Epistasis Blog

From the Artificial Intelligence Innovation Lab at Cedars-Sinai Medical Center (www.epistasis.org)

Saturday, December 06, 2008

Pathway-Based Analysis of GWAS Data

Our paper using pathways to analyze and interpret GWAS data has been published by Human Genetics and is now available online. Dr. Kathleen Askland from Brown University used our EVA software to carry out this analysis and made some interesting discoveries.

Pathways-based analyses of whole-genome association study data in bipolar disorder reveal genes mediating ion channel activity and synaptic neurotransmission. Askland K, Read C, Moore JH. Hum Genet. in press (2009). [PubMed]

Despite known heritability, the complex genetic architecture of bipolar disorder (likely including trait, locus and allelic heterogeneity, as well as genetic interactions) has confounded genetic discovery for many years. Even modern day whole genome association studies (WGAS) using over half a million common SNPs have implicated only a handful of genes at the genomewide level. Temporally coincident with this series of WGAS, a host of pathways-based analyses (PBAs) have emerged as novel computational approaches in the examination of large-scale datasets, but thus far rarely have been applied to WGAS data in psychiatric disorders. Here, we report a series of PBAs conducted using exploratory visual analysis, an analytic and visualization software tool for examining genomic data, to examine results from the National Institutes of Mental Health and Wellcome-Trust Case Control Consortium WGAS in bipolar disorder.
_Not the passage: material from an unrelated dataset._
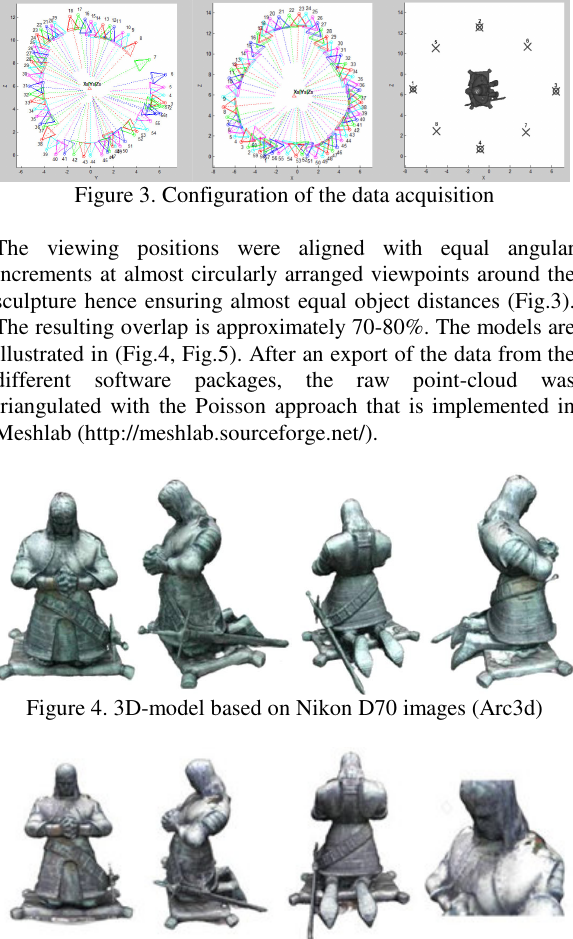
Figure 5. 3D-model based on Casio Exilim images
Consistent with a host of prior linkage findings, some candidate gene association studies, and recent WGAS, our strongest findings suggest involvement of ion channel structural and regulatory genes, including voltage-gated ion channels and the broader ion channel group that comprises both voltage- and ligand-gated channels. Moreover, we found only modest overlap in the particular genes driving the significance of these gene sets across the analyses. This observation strongly suggests that variation in ion channel genes, as a class of genes, may contribute to the susceptibility of bipolar disorder and that heterogeneity may figure prominently in the genetic architecture of this susceptibility.